Tout à coup c’est une énorme fanfare qui s’ouvre dans la nuit de l’entrepôt, une musique résonne dans l’air c’est « Cotton eyed Joe » de Rednex. Mais ceux qui font la fête devant-elle ne sont pas des êtres humains, mais des mouches géantes qui rient, volent, boivent, forniquent, flirte, d’autres plus calme peignent des huit sur des toiles en fumant des pipes pleines de touffe de poil, tandis que d’autre trinque à leur santé dans une petite échoppe. Plus loin alors qu’elle avance parmi ces bêtes, les jambes titubantes, elle tombe sur une famille de mouche, Père, Mère, et deux enfants équipé d’une bouée, tout heureux ; faisant du tobogan dans un énorme gouffre avant de tomber dans un fond tapissé d’une épaisse gelé. La License carnavalesque de cette nuit étant infinie, Claire prise de panique se tisse un chemin à travers la foule bourdonnante- C’est à ce moment qu’un gigantesque char constituer de mouches en Panchos et en Drag queens s’avance, et solennellement, commence à souffler avec leur trompe t’elle un orchestre de cuivre. Puis s’en suis les unes après les autres, du remuement de leurs ailes déclenchent une bourrasque qui soulève Claire dans les airs, et au fur et à mesure qu’elle prend de l’altitude la masse de mouche rétrécie, elle n’est plus qu’une masse noir remuante, jusqu’à enfin esquisser le relief d’une forme humaine noire blanche et putride, les orbites creux, dévoré, la main droite crisper dans un dernier appel à l’aide avant de servir d’heureux festins à cette horde de Coléoptère.
Claire se réveille en sueur gêné par le petit sifflement d’un moustique, sa respiration est haletante, son débardeur laisse apparaître un de ses seins, elle l’enlève totalement et s’assoie sur la rebord de son lit. Rien ne semble avoir changer dans son appartement ; sur sa table de chevet il y à une tasse de thé encore chaud, un livre est ouvert à côté d’elle. Un drôle de bruit se fait entendre au-delà de la porte de sa chambre, elle s’y précipite dans un sursaut et trouve la télévision encore allumer. Elle s’arrête derrière la canapé et hume l’air à la manière de ces chiens de chasses sur la piste d’un lièvre ; Il y a comme une odeur de sang dans la pièce... L’idée lui vient de contacter Lucas, le directeur de son département, ils ont une petite aventure ensemble mais sont aussi très amis. Ainsi, Claire se dirige vers le téléphone, mais une fois le combiné décroché une nué de mouche en sort, elle le lâche brusquement et tombe en arrière sur le sol, d’instinct elle ne pense qu’à se diriger vers la porte d’entrée, se saisie de son imperméable jaune, et s’en va pied nue dans la rue.

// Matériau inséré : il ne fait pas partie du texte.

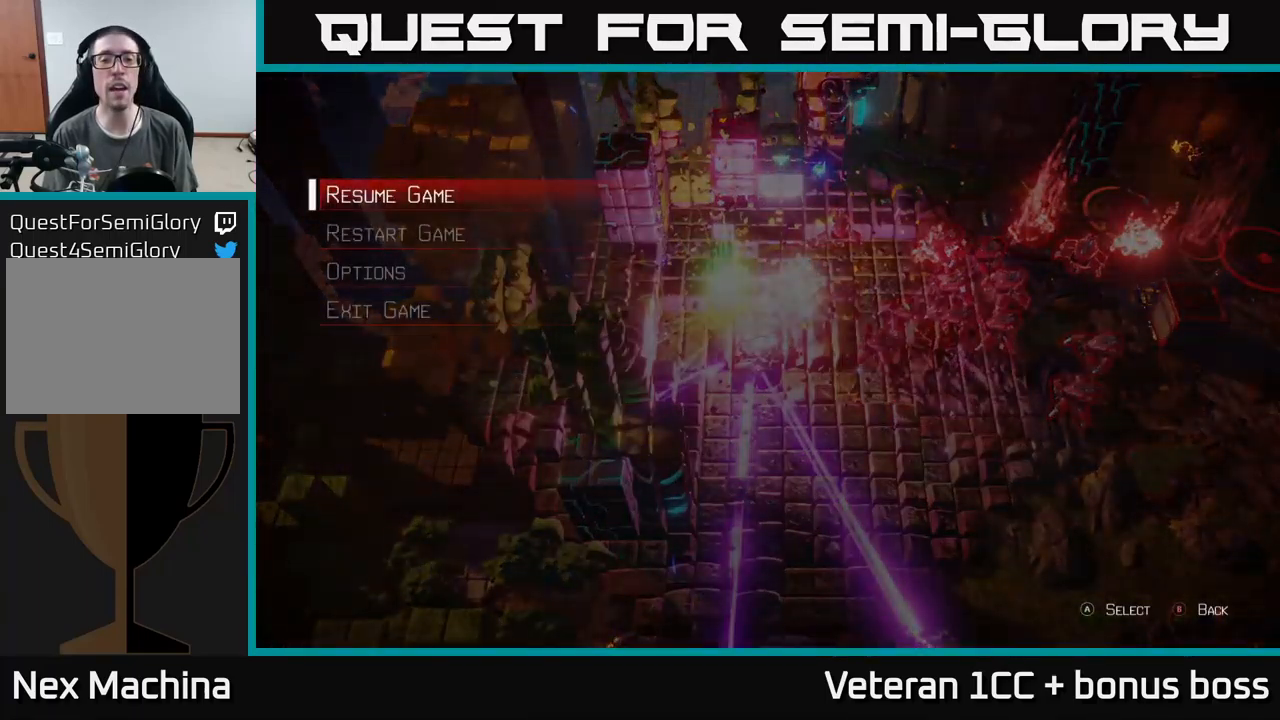
{"buttons": [], "left_stick": "center", "right_stick": "center", "events": [[83, "left_stick", "down"], [217, "A", "down"], [267, "left_stick", "center"], [283, "A", "up"], [350, "A", "down"], [417, "A", "up"]]}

Sa course se stoppe au coin d’une ruelle, elle porte en tremblant ses mains à sa bouche dans un mouvement de stupeur, le même corps don elle à rêver quelques instant plutôt se trouve là, posé, nonchalamment devant elle comme un modèle d’exposition. Les mouches bourdonnent bruyamment, et l’odeur de putréfaction lui montant au nez crée une nausée qui ne lui laisse le temps que de se retourner pour vomir. Soudain, une forme se détache de l’ombre, un homme en blouse blanche se tient devant elle, la réverbération du lampadaire sur ses lunettes ne laisse pas voir ses yeux.
-Vous devez me suivre.
-Mais qui êtes-vous ?
-Regarder bien ce cadavre que vous voyez par terre.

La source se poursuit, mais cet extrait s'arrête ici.